WHAT NEEDS TO BE DONE
Begin at the start of the records and stop after the line that has "Tile 10 of 4". Rewrite those lines with "catalogue" replaced by "catalog" and everything else unchanged, leaving the pictures out.

SUPPLIED ENTRIES
• • • • •
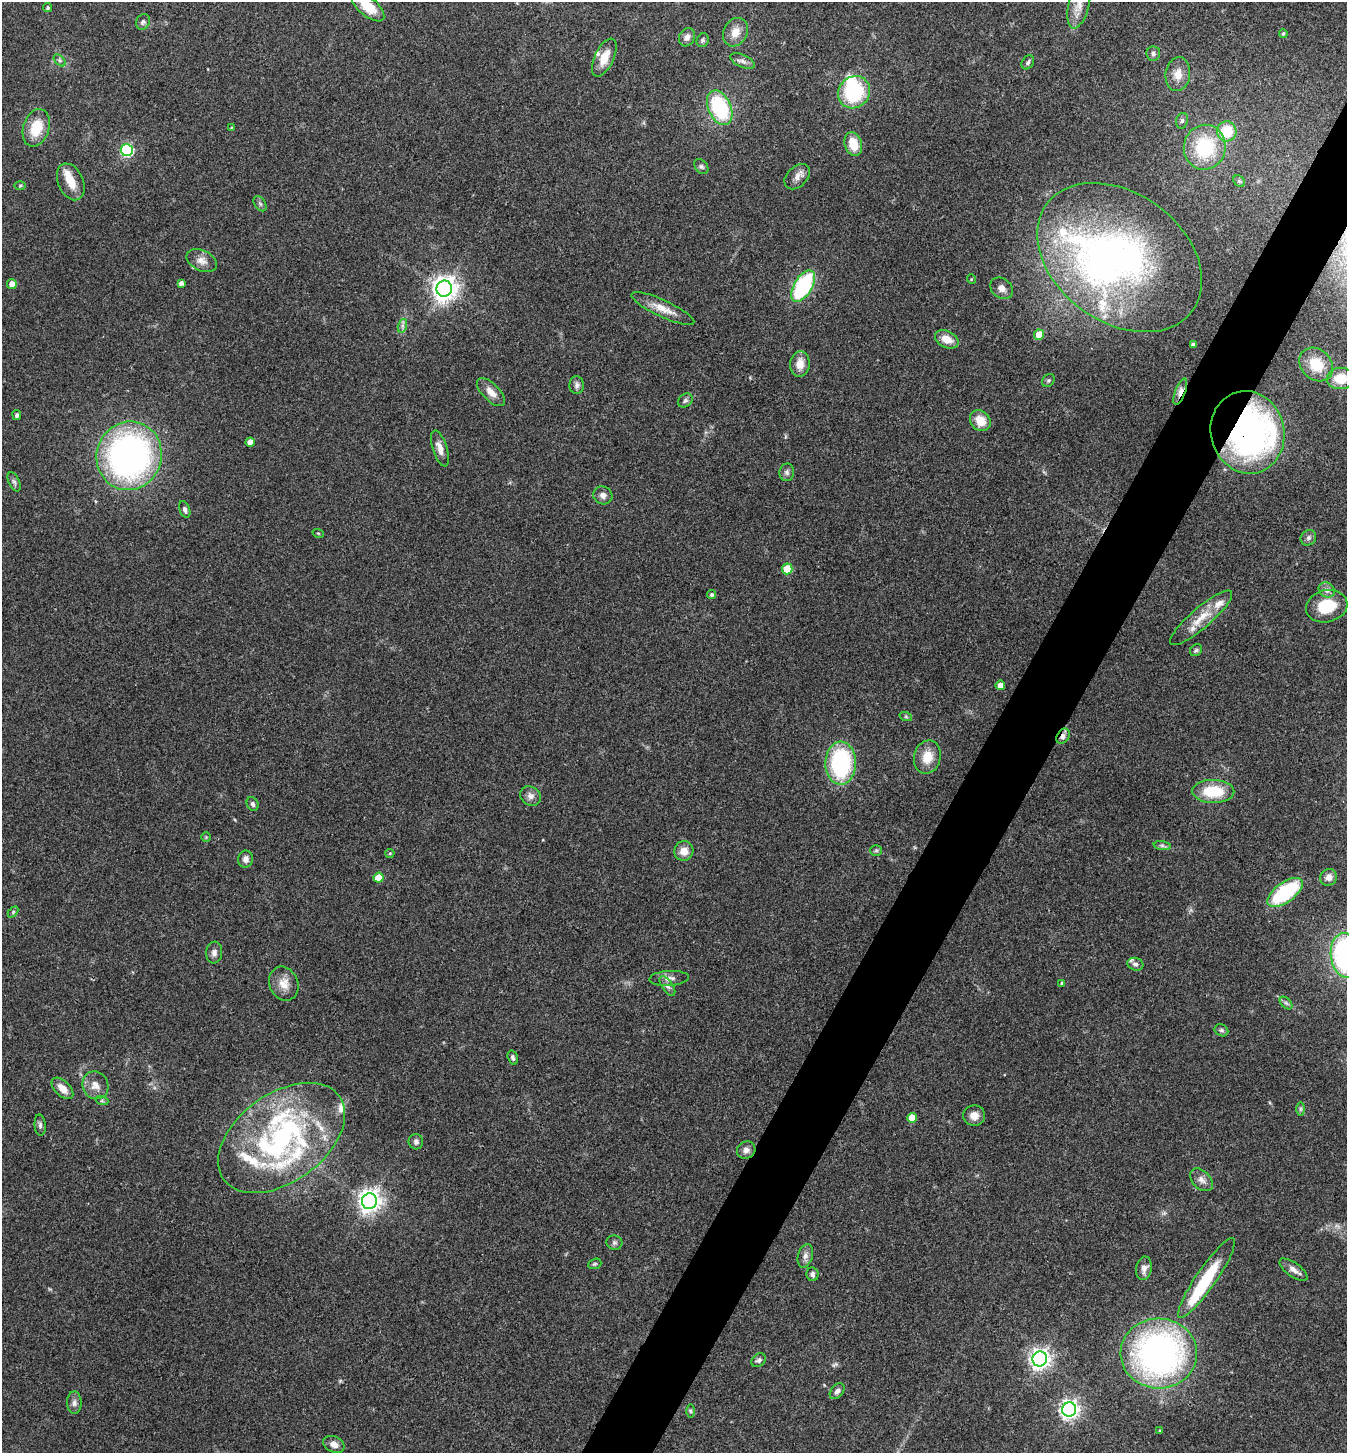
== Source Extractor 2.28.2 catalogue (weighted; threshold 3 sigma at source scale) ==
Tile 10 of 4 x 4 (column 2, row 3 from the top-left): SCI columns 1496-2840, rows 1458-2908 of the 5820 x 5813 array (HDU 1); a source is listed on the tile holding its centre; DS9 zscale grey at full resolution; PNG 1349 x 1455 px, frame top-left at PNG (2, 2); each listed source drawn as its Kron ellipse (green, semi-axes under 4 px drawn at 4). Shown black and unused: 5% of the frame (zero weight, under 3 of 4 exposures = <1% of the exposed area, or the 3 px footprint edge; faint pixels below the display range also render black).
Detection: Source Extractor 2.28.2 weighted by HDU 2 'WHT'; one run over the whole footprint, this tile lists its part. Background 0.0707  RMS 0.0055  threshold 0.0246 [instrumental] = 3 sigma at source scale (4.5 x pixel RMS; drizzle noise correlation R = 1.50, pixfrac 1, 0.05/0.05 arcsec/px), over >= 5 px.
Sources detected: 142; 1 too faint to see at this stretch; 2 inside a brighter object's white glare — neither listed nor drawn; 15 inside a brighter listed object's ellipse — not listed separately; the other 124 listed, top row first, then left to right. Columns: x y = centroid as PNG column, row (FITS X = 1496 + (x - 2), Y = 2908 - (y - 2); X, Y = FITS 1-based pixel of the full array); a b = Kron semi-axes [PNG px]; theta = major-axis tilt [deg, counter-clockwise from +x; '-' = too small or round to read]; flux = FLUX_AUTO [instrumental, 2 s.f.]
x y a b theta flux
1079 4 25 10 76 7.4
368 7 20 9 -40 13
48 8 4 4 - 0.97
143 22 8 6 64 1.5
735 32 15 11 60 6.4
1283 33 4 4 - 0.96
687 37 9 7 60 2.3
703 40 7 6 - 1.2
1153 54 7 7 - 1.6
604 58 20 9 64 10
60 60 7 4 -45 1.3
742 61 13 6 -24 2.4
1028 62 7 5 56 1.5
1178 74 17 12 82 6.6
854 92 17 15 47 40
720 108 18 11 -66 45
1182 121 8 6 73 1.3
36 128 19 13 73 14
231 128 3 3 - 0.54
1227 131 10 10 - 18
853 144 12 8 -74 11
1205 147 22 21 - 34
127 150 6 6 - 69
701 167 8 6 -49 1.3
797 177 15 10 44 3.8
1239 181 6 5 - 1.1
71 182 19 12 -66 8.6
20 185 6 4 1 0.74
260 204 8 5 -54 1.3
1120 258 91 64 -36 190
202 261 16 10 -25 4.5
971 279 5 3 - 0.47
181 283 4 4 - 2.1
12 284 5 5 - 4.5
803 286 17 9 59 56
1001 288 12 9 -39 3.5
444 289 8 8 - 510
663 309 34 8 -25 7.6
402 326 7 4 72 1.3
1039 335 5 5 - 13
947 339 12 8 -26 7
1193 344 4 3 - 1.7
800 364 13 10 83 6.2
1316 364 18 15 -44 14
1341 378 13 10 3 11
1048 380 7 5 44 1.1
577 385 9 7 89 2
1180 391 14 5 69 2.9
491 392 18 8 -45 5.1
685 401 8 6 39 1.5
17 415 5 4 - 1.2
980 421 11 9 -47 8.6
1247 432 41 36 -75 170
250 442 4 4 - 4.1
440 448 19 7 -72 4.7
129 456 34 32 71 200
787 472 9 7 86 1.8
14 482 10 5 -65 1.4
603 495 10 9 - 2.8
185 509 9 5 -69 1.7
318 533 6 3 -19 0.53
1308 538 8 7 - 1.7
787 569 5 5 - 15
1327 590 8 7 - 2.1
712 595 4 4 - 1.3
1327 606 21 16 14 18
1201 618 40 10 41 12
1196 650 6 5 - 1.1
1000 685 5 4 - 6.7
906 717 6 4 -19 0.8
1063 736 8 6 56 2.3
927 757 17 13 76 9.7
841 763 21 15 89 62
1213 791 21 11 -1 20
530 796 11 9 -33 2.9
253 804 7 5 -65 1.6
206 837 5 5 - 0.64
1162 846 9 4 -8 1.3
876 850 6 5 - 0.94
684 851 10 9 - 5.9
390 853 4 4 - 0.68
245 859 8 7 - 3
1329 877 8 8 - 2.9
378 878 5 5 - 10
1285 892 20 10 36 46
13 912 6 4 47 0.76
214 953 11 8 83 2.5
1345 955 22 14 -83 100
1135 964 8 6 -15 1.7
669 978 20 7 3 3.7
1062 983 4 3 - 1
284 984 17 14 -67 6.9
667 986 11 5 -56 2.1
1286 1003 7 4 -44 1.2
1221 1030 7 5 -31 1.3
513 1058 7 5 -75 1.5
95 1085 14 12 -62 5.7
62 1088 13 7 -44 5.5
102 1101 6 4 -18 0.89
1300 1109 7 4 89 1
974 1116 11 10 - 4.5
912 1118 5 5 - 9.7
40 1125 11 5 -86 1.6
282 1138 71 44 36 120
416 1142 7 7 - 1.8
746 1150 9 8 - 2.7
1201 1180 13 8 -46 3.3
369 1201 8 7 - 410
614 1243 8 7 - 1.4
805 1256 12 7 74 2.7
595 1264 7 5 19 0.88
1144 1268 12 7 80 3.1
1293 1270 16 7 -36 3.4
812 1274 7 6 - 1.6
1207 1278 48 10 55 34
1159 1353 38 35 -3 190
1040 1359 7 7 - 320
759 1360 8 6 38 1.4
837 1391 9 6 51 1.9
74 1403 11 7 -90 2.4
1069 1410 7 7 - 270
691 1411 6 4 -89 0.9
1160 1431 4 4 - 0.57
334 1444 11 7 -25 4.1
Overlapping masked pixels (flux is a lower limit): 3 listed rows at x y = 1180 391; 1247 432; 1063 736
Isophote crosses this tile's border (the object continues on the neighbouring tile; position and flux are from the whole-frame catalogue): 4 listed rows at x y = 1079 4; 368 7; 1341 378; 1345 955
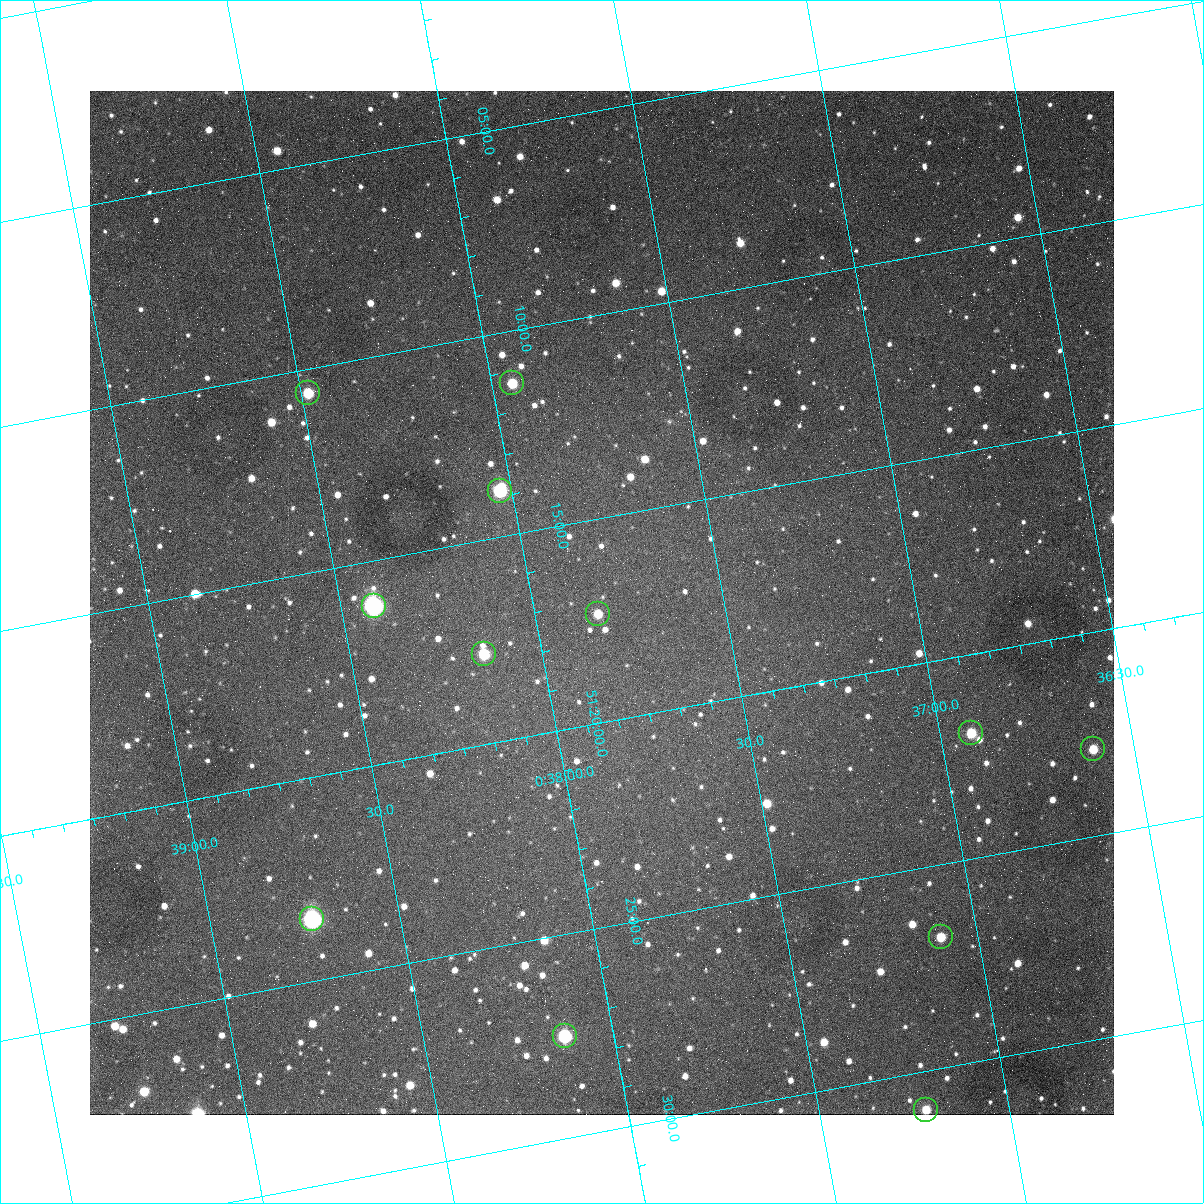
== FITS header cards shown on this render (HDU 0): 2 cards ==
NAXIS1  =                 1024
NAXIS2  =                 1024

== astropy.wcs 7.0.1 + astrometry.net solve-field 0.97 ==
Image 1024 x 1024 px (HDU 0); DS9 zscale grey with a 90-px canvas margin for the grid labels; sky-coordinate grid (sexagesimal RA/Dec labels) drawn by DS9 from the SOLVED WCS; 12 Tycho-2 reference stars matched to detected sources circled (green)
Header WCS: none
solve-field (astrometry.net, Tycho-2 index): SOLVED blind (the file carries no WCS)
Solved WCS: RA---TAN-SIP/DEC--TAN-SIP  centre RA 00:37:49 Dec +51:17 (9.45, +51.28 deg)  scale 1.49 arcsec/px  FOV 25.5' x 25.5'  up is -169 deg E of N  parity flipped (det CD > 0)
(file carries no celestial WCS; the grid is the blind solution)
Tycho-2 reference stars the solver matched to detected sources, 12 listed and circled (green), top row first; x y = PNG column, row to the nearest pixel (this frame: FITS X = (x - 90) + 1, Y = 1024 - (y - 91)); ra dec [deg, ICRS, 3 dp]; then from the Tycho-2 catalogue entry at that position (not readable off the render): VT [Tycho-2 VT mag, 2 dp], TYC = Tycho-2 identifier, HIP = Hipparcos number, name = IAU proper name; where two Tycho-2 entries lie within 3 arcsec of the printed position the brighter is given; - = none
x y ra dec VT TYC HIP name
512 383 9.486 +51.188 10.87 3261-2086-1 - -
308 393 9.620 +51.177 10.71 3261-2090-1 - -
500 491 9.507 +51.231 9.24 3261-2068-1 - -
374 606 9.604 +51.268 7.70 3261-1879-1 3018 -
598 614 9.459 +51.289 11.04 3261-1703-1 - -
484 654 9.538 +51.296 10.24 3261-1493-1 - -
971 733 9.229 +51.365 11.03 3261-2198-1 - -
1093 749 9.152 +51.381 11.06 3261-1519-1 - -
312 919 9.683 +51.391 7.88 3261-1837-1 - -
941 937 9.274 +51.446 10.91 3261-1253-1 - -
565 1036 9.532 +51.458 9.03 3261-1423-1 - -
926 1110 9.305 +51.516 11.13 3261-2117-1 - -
• • • • •
SOLUTION TO THIS PROBLEM
== Source Extractor 2.28.2 catalog (weighted; threshold 3 sigma at source scale) ==
Tile 10 of 4 x 4 (column 2, row 3 from the top-left): SCI columns 1496-2840, rows 1458-2908 of the 5820 x 5813 array (HDU 1); a source is listed on the tile holding its centre; DS9 zscale grey at full resolution; PNG 1349 x 1455 px, frame top-left at PNG (2, 2); each listed source drawn as its Kron ellipse (green, semi-axes under 4 px drawn at 4). Shown black and unused: 5% of the frame (zero weight, under 3 of 4 exposures = <1% of the exposed area, or the 3 px footprint edge; faint pixels below the display range also render black).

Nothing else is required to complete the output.